Content is scrollable
If you are accessing this page, you might also want to see my list of U.K. Beowulf sites.
Mad Dog is a cluster of 12 dual processor linux machines. Seven of these are Pro 166 machines (192 MB of memory), the remaining five are PII 400 ones, with 500 MB memory. It is a Beowulf system, based on the original work done by Don Becker and collaborators at NASA, strongly influenced by the Loki and Naegling machines from Los Alamos and CalTech. It is based on commodity components, and free software, which makes this a very cheap alternative to commercial HPC systems.
Each of the machines that make up Mad Dog are Dual Pentium Pro 166 Mhz
machines, on a gigabyte motherboard, with 196 MB memory each, and a 4.3
GB IDE hard disk. The root machine contains 2 ethernet cards (3COM XL),
and all machines are connected through a fast ethernet switch for intraprocess
communication (Superstack II 3000) and the outside world. They have a simple
video card and are connected to a mechanical keyboard/monitor switch.
The new nodes (called englishmen, get it?) are Dual PII 400 machines
on a Tyan Tiger motheboard, with 500 MB ram. The new network cards are DLINK
Each of the machines runs RedHat Linux version 6.0. Supported software includes gcc, g77, pvm and mips. The compute nodes boot with their root file systems NFS mounted from the head (root) machine. The disks on these nodes are at the moment only used for local storage and swap space. Ip-numbers are assigned using rarp, for ease of reconfiguration.
One of the problems is maintaining such systems - since I already have
quite a few linux PCs in my group, that is not a major additional stumbling.
More important is the speed, and especially the latency of network connections
using ordinary TCP/IP on fast ethernet. There exist of the shelf solutions
to this (such as myrinet and SCI), but these are expensive.
There have been some attempt to write special protocols for exchanging information with lower latency. At the moment it seems that VIA (pushed by Intel and Microsoft, amongst others) is the new way to go. The SCI systems have their own software. If I am not mistaken there is a cluster at RAL that implements this technology.

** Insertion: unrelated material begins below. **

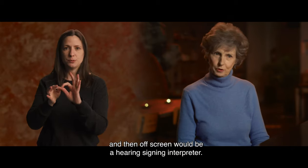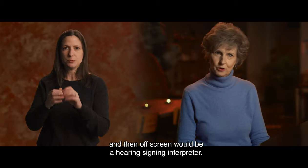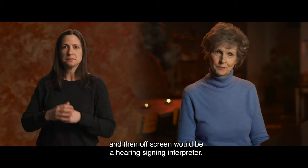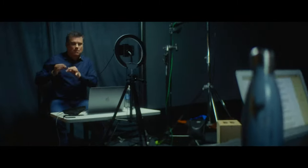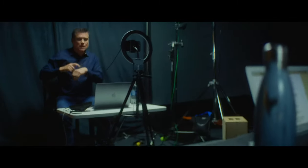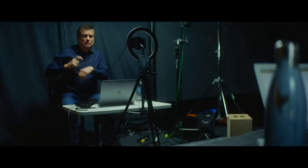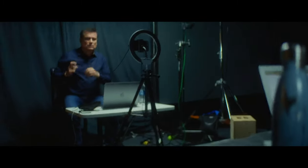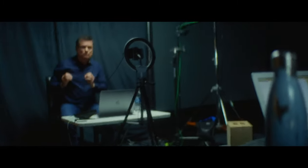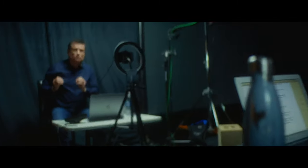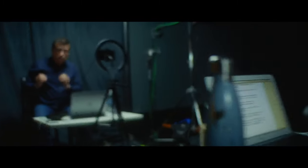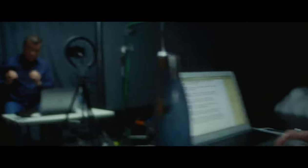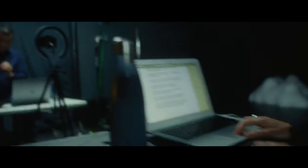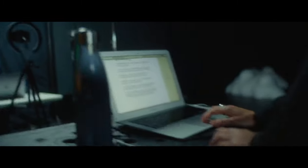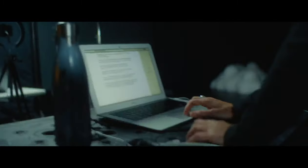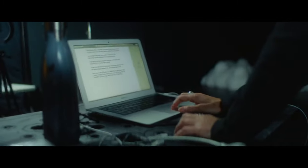interpreter.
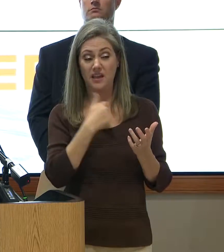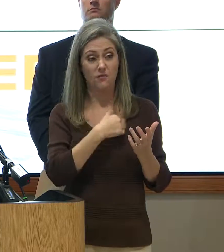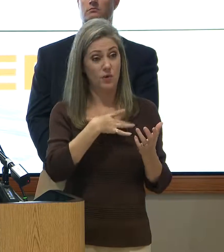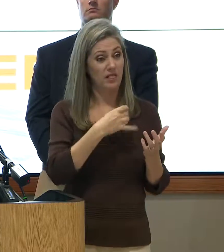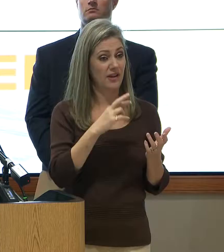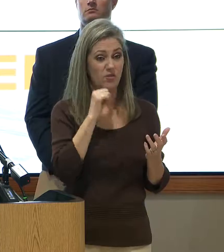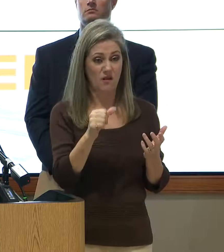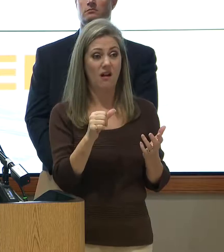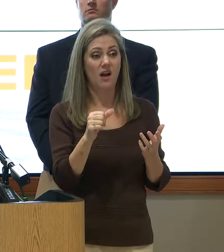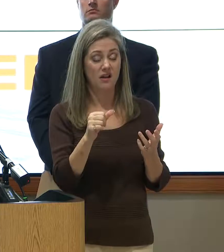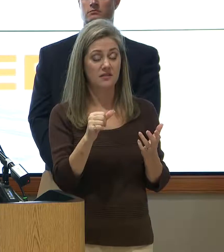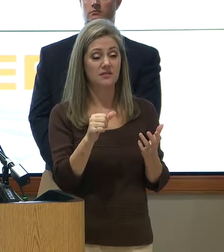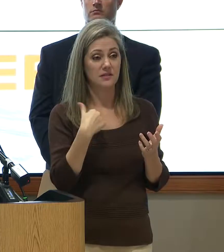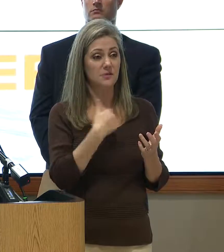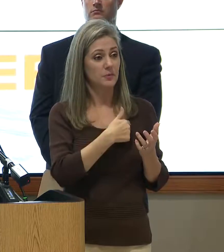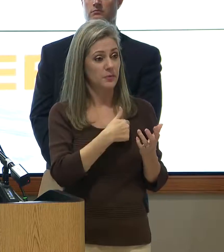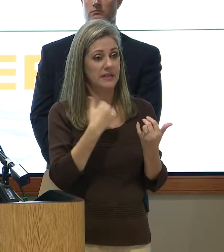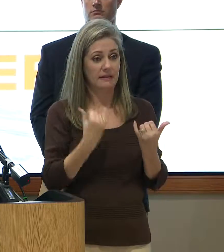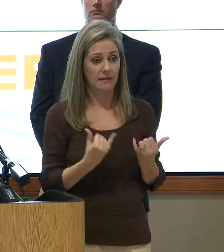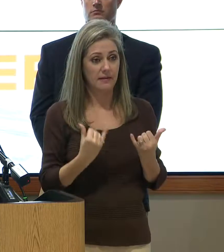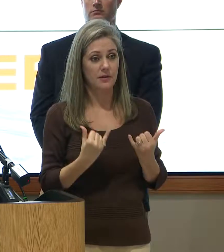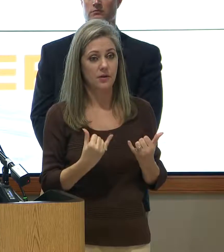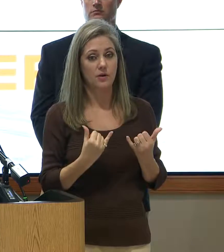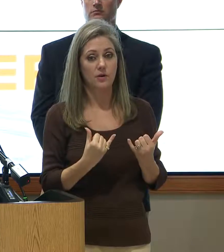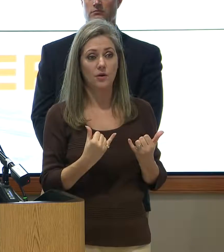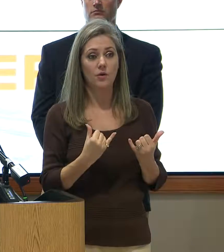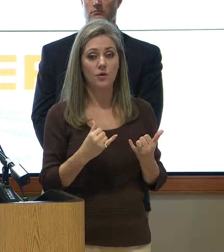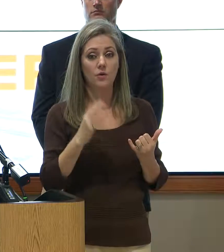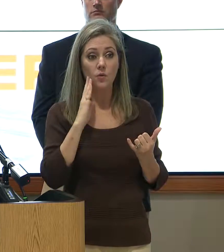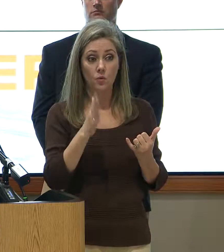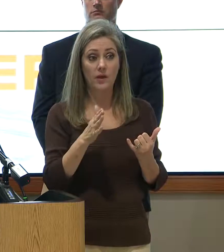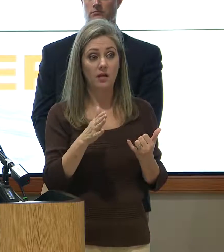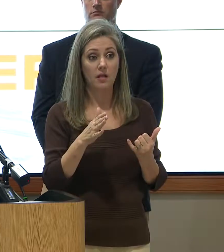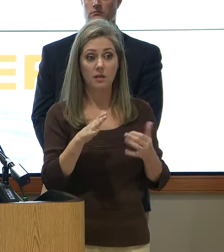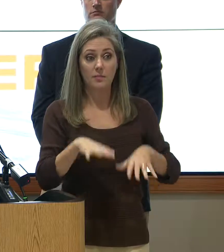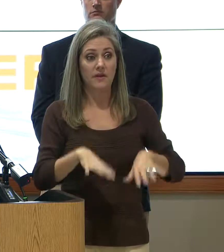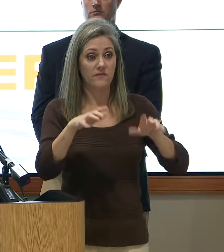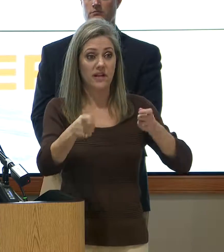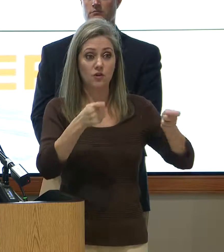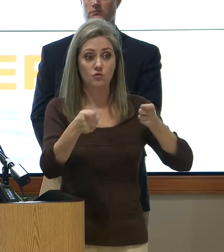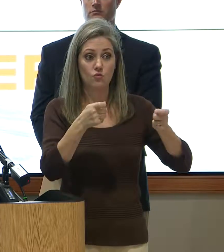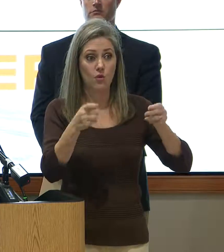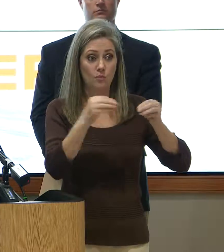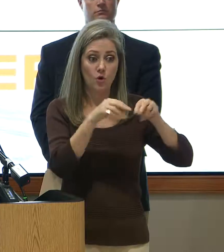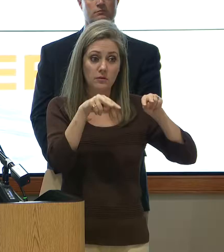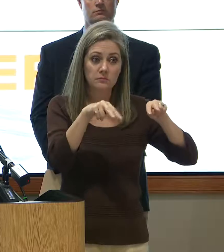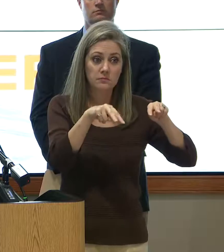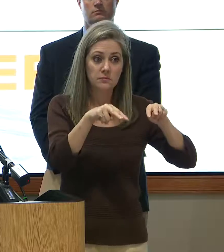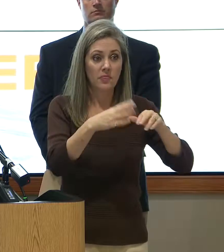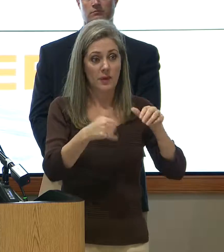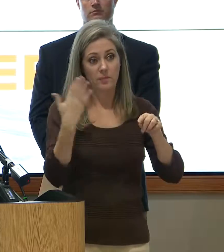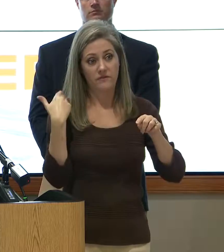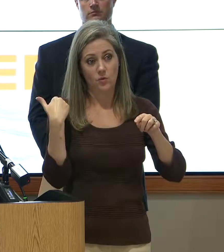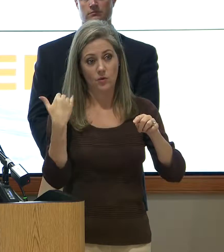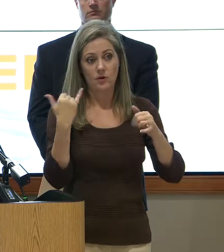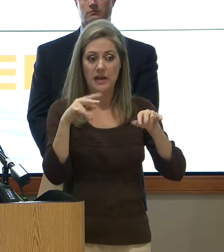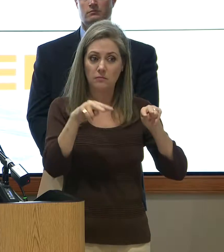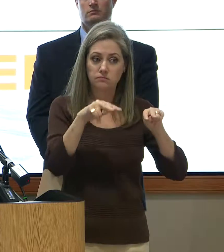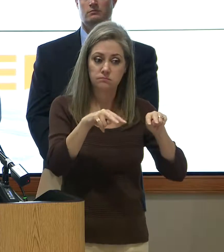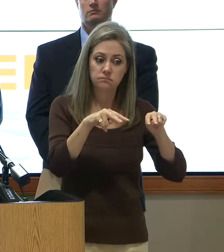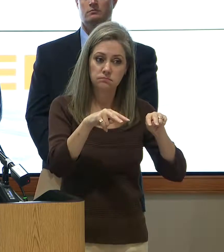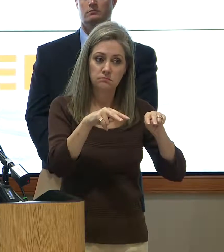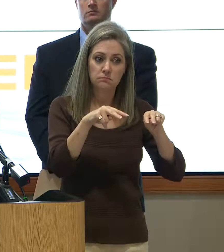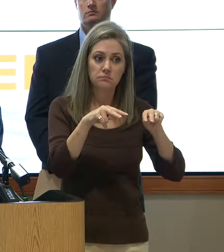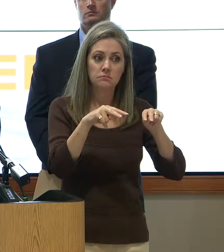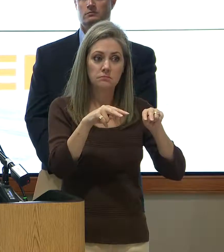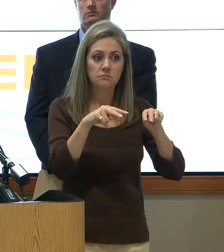like it or not, we're now going to be flood control a lot more than we have been in the past. And we have to.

It might be interesting to experiment with special protocols for inter-process communication. To that end I will probably add an additional ethernet card to each machine, and connect these to a fast hub. This link can then be used for standard ip traffic not related to the parallel processing (nfs, telnet, rsh, etc.). It might be smart to look at linux/alpha, since alpha PCs are a lot faster than intels. A final interest is in parallel file systems , which have recently been implemented for linux PCs.